Australian Cricket in a Spin

Following yet another Ashes demolition of England in the 2006/07 season, one of Australia’s greatest cricketers hung up his baggy green cap for the last time. After 708 test wickets, Shane Warne departed the test stage with Australia again dominant and seemingly poised to continue it’s stranglehold on world cricket for years to come. Despite captain Ricky Ponting labeling it the “end of an era” at the time, few cricket fans realised how true those words would prove to be…

Amazingly, with the debut of Nathan Lyon in Sri Lanka this week, the Australian test side has now blooded eight spin bowlers since Warne’s retirement. This is the same test side that relied almost solely on one man to lead the spin attack for over a decade (with a handy contribution from Stuart MacGill). The problems Australia have encountered trying to replace their number one spinner seems to coincide with their slide down the ICC test rankings, and perhaps reflects on a system that has struggled to keep up with the advancements made by the rest of the world’s cricketing nations.

Of course, every country would struggle to replace names such as McGrath, Gilchrist, Waugh, Hayden, Langer, Martyn and Gillespie. But our selector’s desperation to find the next ‘Warnie’ appears to have formed a team in which potential has replaced statistics as the number one selection criteria. Gone are the days of state level cricketers dominating Sheffield Shield and County competitions for years on end before receiving their baggy green cap. There will never be another Shane Warne, yet it seems we as Australian cricket followers can’t help but compare his record with our new brigade of spinners.

Are serviceable performers such as Jason Krejza and Nathan Hauritz unlucky to have been dropped from the side?
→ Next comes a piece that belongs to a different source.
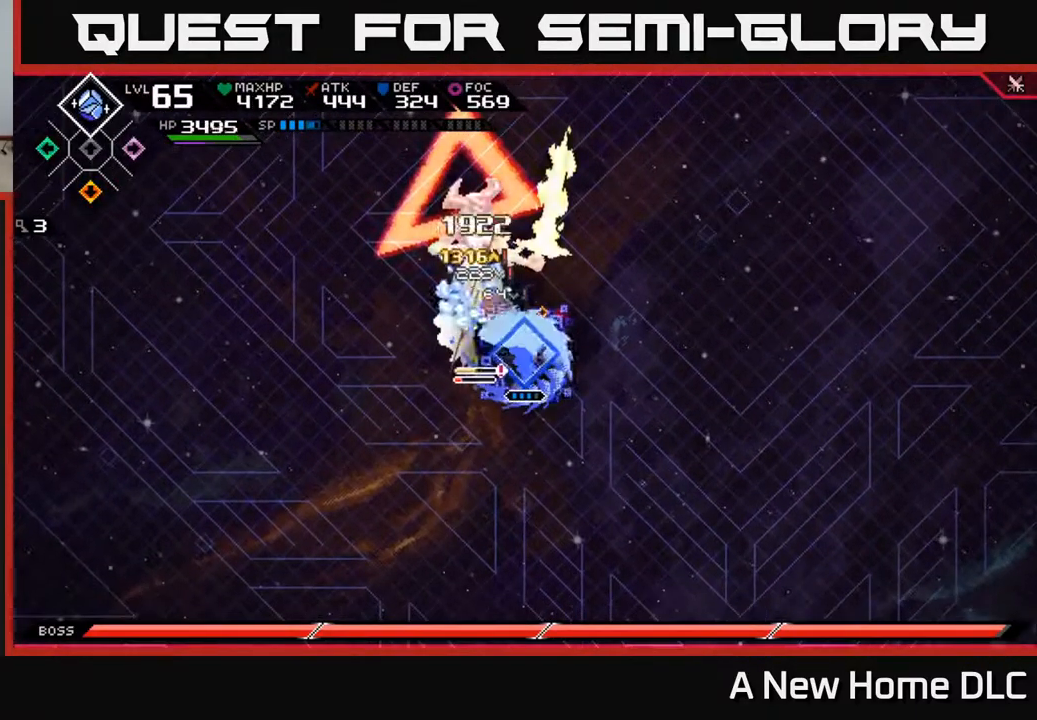
{"buttons": ["X"], "left_stick": "up-left", "right_stick": "center", "events": [[67, "X", "up"], [134, "X", "down"], [217, "X", "up"], [284, "X", "down"], [367, "left_stick", "up-left"], [384, "X", "up"], [450, "X", "down"]]}
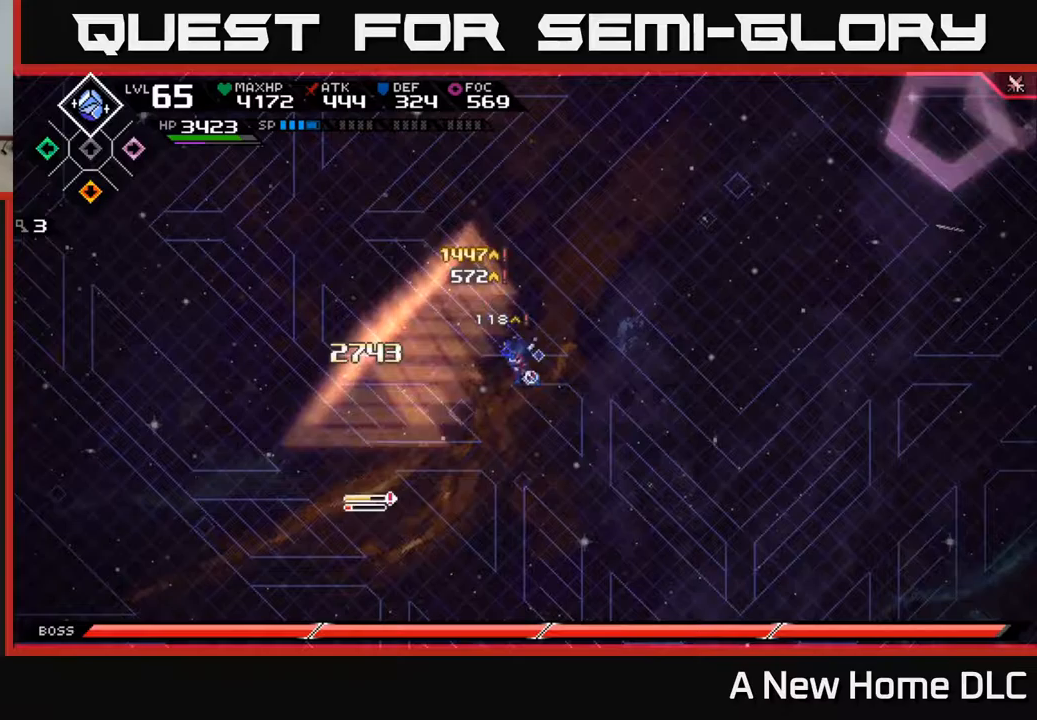
{"buttons": [], "left_stick": "up-right", "right_stick": "center", "events": [[50, "X", "up"], [167, "left_stick", "left"], [267, "left_stick", "center"], [400, "left_stick", "up-right"]]}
Michael Beer, and now Lyon have been promoted, despite each having just five first-class games to their name. Will one grasp their opportunity and establish a regular test spot, or is it a matter of time before they pile on top of the scrap heap with the likes of Dan Cullen, Beau Casson, Steve Smith and Xavier Doherty? Are the selectors searching for something that simply isn’t there or is the merry-go-round of spin bowlers just breeding nervous cricketers who are constantly looking over their shoulder for their next replacement? Maybe 20/20 cricket is to blame for our lack of quality test bowlers? Let’s hope Lyon can build on his impressive debut and become the permanent spin option Australia so desperately need.